Fig. 3. Higher mean height (cm) in male 100 meter dash gold and silver medalists. Data collected observationaly from Olympic athletes, filtered by athletes participating after 1960. Grouped by year of event and medal awarded to athlete.
Alt text:
This is a line graph describing the relationship between mean height in centimeters and medaling by year. On the x-axis is the year the Olympic event took place, and on the y-axis is the mean height of the athletes from each medaling group. Furthermore, the graph is faceted by medal. Year takes values between 1960 and 2016, mean height takes values between 167cm and 196cm, and medal takes the values Gold, Silver, Bronze, and No medal won. Based on the graph, it seems that both gold medalists and non medalists have shown a positive trend in average height over time since 1960. Furthermore, it seems that the average height of gold and silver medalists has consistently remained above the average height of non medalists over time.
Interpretation:
Based on the significant difference between the mean height of medalists and non medalists presented in the graph, we may conclude that there is likely positive correlation between height and medaling among 100 meter dash runners. This distinction is most pronounced among gold and silver medalists, who display a relatively positive trend in height over time; additionally the male 100 meter dash gold medalist from 2008, 2012, and 2016 (Usain Bolt) was over 15 cm taller than the mean height of a 100 meter dash Olympian in that same period.

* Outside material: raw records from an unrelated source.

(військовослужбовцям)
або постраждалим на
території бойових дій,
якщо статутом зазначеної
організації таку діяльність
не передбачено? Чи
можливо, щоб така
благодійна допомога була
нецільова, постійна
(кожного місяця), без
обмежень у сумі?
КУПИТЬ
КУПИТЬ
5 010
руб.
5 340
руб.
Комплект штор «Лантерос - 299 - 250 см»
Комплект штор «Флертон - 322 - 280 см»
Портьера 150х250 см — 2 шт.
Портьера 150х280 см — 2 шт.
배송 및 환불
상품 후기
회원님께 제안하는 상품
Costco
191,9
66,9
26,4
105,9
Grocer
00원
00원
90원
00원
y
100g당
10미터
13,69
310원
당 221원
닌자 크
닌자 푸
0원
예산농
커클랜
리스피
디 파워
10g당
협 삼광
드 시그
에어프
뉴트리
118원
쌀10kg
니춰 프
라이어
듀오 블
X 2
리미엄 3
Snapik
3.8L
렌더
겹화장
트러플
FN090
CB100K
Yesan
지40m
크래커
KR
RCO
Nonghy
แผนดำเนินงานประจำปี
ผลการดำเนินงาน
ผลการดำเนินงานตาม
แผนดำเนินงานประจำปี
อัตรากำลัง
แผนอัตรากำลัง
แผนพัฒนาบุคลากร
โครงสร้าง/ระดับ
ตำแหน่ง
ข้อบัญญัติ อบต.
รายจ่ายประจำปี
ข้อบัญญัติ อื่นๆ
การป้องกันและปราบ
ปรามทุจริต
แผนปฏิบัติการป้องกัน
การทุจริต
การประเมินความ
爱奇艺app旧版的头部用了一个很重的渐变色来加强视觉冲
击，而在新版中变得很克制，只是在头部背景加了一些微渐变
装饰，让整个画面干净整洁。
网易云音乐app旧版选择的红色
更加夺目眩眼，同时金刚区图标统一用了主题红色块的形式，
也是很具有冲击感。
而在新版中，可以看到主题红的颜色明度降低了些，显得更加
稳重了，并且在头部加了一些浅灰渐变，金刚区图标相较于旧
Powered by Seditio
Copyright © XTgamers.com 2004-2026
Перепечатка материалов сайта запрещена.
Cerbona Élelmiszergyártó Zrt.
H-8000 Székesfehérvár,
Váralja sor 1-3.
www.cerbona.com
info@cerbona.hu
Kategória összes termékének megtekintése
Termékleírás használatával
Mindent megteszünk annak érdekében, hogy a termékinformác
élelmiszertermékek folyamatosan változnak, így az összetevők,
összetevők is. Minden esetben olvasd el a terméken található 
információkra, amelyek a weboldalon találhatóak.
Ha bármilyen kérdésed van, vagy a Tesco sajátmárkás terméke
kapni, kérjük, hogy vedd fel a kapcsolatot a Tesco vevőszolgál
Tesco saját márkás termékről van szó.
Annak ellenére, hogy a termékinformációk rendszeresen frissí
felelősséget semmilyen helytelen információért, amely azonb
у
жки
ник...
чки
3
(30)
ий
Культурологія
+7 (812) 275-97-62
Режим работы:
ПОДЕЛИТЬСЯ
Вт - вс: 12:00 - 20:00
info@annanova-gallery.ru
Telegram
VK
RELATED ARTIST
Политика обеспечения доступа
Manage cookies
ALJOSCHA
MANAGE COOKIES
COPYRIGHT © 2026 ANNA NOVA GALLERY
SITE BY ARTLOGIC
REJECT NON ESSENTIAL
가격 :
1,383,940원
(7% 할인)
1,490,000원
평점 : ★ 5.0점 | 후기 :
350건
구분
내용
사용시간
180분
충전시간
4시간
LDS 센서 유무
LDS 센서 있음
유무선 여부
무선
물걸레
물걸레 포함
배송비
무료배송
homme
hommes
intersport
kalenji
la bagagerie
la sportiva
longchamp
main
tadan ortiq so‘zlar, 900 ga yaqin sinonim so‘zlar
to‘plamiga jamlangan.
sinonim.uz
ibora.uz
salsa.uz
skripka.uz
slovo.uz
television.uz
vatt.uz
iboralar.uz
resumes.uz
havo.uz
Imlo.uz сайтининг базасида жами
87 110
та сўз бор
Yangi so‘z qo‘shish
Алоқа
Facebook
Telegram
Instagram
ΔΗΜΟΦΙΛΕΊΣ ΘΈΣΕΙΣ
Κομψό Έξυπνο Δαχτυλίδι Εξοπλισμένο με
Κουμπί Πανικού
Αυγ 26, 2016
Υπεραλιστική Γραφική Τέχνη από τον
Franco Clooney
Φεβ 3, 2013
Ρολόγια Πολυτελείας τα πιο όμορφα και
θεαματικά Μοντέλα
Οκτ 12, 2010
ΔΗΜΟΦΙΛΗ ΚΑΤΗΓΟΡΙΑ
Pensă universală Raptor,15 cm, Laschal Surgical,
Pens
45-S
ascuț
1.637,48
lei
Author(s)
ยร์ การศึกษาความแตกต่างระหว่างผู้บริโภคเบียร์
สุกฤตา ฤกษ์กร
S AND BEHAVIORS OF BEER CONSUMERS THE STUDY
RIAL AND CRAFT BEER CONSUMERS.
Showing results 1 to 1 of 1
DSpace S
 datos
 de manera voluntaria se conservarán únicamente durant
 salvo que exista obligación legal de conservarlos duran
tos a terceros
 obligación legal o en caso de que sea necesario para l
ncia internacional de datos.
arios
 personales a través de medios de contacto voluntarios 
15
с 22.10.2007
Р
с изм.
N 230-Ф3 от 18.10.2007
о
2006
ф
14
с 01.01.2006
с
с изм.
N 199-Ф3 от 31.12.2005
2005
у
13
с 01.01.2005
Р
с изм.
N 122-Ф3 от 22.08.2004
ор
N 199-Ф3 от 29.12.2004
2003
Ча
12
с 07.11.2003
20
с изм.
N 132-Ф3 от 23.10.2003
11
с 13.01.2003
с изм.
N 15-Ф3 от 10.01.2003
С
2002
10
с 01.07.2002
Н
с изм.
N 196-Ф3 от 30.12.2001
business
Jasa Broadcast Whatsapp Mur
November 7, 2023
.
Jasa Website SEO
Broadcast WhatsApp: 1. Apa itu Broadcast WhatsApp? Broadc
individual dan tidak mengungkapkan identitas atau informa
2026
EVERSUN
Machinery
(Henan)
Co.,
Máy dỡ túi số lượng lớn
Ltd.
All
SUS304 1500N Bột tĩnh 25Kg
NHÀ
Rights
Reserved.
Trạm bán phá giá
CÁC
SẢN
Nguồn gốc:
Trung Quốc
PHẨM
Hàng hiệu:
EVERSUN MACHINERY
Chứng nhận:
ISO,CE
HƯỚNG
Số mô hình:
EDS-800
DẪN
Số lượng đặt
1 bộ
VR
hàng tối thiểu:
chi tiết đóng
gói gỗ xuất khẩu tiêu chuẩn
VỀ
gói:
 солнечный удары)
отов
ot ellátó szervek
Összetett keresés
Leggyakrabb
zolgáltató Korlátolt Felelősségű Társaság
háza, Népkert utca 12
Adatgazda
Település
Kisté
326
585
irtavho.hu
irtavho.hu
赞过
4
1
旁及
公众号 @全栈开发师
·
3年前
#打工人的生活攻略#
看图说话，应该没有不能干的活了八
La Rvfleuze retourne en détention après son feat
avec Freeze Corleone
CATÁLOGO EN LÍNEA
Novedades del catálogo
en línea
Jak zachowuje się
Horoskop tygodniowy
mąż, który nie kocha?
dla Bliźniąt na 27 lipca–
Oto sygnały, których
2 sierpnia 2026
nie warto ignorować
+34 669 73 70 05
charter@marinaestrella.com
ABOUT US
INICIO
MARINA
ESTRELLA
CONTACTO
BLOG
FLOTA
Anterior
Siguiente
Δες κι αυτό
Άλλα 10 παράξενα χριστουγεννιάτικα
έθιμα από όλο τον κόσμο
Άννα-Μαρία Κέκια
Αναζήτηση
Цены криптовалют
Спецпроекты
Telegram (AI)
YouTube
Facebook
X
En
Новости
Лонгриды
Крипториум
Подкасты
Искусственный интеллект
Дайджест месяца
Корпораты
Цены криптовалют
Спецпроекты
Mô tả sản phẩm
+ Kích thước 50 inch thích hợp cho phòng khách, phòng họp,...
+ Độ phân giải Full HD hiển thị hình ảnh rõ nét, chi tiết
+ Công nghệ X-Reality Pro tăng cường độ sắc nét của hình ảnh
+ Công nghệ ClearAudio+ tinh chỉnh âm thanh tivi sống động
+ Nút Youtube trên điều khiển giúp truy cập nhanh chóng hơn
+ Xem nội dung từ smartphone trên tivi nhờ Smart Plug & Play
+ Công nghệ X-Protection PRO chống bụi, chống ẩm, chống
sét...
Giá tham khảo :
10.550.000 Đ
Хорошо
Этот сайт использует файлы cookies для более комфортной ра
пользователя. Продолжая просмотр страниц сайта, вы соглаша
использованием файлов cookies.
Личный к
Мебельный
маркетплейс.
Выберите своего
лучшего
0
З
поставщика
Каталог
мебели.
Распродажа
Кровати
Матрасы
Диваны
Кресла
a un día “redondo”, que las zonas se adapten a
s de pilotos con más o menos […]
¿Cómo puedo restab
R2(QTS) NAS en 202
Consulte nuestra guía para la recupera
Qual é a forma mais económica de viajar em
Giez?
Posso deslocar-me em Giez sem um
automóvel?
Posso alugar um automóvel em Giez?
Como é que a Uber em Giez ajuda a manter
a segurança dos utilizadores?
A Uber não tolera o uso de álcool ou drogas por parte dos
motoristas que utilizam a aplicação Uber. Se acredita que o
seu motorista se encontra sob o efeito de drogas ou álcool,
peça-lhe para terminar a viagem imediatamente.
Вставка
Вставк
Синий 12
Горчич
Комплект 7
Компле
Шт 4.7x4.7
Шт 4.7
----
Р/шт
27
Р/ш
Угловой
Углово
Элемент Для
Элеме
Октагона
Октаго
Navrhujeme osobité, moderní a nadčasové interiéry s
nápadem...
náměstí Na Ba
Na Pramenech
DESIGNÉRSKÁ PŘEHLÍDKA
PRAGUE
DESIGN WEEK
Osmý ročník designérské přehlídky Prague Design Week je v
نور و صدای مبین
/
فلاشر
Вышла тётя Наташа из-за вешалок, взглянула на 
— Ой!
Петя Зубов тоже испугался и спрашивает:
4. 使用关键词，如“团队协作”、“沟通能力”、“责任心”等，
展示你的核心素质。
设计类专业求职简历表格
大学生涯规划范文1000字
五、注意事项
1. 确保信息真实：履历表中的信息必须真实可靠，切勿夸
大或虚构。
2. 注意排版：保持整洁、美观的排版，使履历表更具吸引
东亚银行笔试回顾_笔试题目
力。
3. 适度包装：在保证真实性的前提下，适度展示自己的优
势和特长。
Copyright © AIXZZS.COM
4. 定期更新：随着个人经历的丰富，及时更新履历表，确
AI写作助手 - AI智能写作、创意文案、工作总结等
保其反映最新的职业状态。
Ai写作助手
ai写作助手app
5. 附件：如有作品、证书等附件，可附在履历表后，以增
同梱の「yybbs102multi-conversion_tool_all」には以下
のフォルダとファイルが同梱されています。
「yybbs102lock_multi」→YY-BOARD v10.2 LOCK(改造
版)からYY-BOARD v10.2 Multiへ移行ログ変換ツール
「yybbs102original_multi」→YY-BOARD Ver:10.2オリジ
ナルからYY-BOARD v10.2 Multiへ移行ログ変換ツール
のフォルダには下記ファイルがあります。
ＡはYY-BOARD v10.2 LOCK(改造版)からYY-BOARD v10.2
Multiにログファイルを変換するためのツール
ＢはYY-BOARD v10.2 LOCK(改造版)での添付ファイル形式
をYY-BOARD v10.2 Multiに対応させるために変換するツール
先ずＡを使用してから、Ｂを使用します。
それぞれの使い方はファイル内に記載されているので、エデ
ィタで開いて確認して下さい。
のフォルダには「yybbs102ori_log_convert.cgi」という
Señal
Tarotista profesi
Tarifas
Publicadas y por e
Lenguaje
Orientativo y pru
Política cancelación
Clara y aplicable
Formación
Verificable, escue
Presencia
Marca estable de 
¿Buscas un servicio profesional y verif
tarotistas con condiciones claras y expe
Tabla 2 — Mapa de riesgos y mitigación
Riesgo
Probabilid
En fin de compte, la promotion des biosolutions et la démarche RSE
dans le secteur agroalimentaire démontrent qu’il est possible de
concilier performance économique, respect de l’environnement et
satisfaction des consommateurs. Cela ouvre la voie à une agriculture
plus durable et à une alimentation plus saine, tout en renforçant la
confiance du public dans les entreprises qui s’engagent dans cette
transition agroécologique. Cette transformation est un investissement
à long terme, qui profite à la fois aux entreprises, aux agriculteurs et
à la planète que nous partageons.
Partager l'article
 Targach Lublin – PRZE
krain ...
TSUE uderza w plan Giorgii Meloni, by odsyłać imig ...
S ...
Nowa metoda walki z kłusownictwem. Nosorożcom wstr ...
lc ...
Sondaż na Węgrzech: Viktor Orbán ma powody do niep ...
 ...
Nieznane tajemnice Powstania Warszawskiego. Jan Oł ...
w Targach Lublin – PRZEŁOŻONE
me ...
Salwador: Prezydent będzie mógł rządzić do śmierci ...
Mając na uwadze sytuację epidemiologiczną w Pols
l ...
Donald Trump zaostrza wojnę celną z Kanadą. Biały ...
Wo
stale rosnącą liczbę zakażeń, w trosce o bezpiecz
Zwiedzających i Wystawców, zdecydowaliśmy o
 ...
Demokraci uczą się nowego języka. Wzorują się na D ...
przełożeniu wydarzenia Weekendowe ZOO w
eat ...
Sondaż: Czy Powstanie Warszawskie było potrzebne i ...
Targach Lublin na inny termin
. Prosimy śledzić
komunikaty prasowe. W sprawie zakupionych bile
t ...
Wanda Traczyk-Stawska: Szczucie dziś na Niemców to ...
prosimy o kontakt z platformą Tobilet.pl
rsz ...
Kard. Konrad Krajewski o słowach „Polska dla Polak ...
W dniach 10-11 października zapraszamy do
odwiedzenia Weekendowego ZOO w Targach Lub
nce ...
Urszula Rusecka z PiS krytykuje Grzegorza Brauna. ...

Fig. 4. Higher mean weight (kg) in male 100 meter dash gold medalists. Data collected observationaly from Olympic athletes, filtered by athletes participating after 1960. Grouped by year of event and medal awarded to athlete.
Alt text:
This is a line graph describing the relationship between mean weight in kilograms and medaling by year. On the x-axis is the year the Olympic event took place, and on the y-axis is the mean weight of the athletes from each medaling group. Furthermore, the graph is faceted by medal. Year takes values between 1960 and 2016, mean weight takes values between 61kg and 95kg, and medal takes the values Gold, Silver, Bronze, and No medal won. Based on the graph, it seems that both gold medalists and non medalists have shown a positive trend in average weight over time since 1960. Furthermore, it seems that the average weight of gold medalists has consistently remained above the average weight of non medalists over time.
Interpretation:
The above line graph displays a significant difference between the mean weight in kilograms between 100 meter dash gold medalists and non-medalists over time. What’s more, we observe a somewhat positive trend in mean weight of both non medalists and gold medalists over time. We conclude that the increase in mean weight over time displays a correlation between height and medaling—more specifically, the dominant athletic framework of an 100 meter dash Olympic runner has become increasingly heavier over the 56 year period.